I am grateful for the opportunity to debate the issues relating to horse tethering. I know it is an issue of concern to many, not only because of the important welfare issues involved, but because of the visibility of tethered horses in our countryside and by our roads, and the many challenges that can arise if tethering is not undertaken properly and in line with established guidance and good practice.

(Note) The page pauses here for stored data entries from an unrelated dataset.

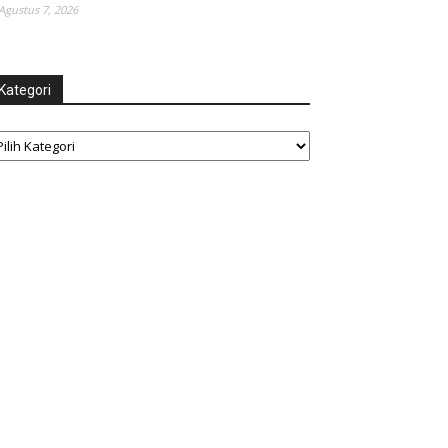
Agustus 7, 2026
Kategori
tegori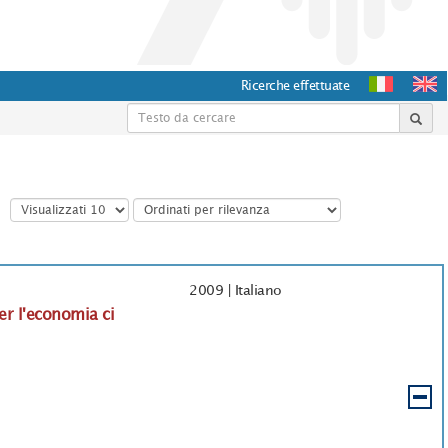
Ricerche effettuate
2009
|
Italiano
er l'economia ci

As the Minister with responsibility for animal welfare, I am clear that we have to uphold, and continue to drive up, our already high standards of welfare in this country, including in relation to the tethering of animals, and I applaud my hon. Friend for securing this debate and highlighting the issues that can arise. As he has so clearly set out, some people are not tethering their horses appropriately, and are causing these poor animals distress and suffering. I was horrified to hear of the cases he set out of the suffering that poor tethering practice can cause our much loved horses and other equines. The practices in the examples he gave must be stamped out so that these noble animals can live without the threat of cruelty or a life of misery. I applaud the work that HorseWorld is doing to look after these horses, and I welcome the aims of its effective “Break The Chain” campaign which focuses on ending all inappropriate and long-term tethering of horses, and in particular on seeing a ban on the tethering of equines for longer than 24 hours.
As my hon. Friend clearly pointed out, it is an offence under section 9 of the Animal Welfare Act 2006 Act to fail to provide for an animal’s welfare. As he mentioned, that means that a person who cares for an animal—whether it is a pet, a working animal or a farm animal—must provide for its five welfare needs, as set out in the Act. Those needs are: a suitable environment to live in; a healthy diet, including fresh, clean water; the ability to exhibit normal behaviours; appropriate company —for example, some animals need to live in social groups; and protection from pain, suffering, injury and disease. Section 4 of the Act goes even further and makes it an offence to cause a protected animal any unnecessary suffering—commonly known as animal cruelty.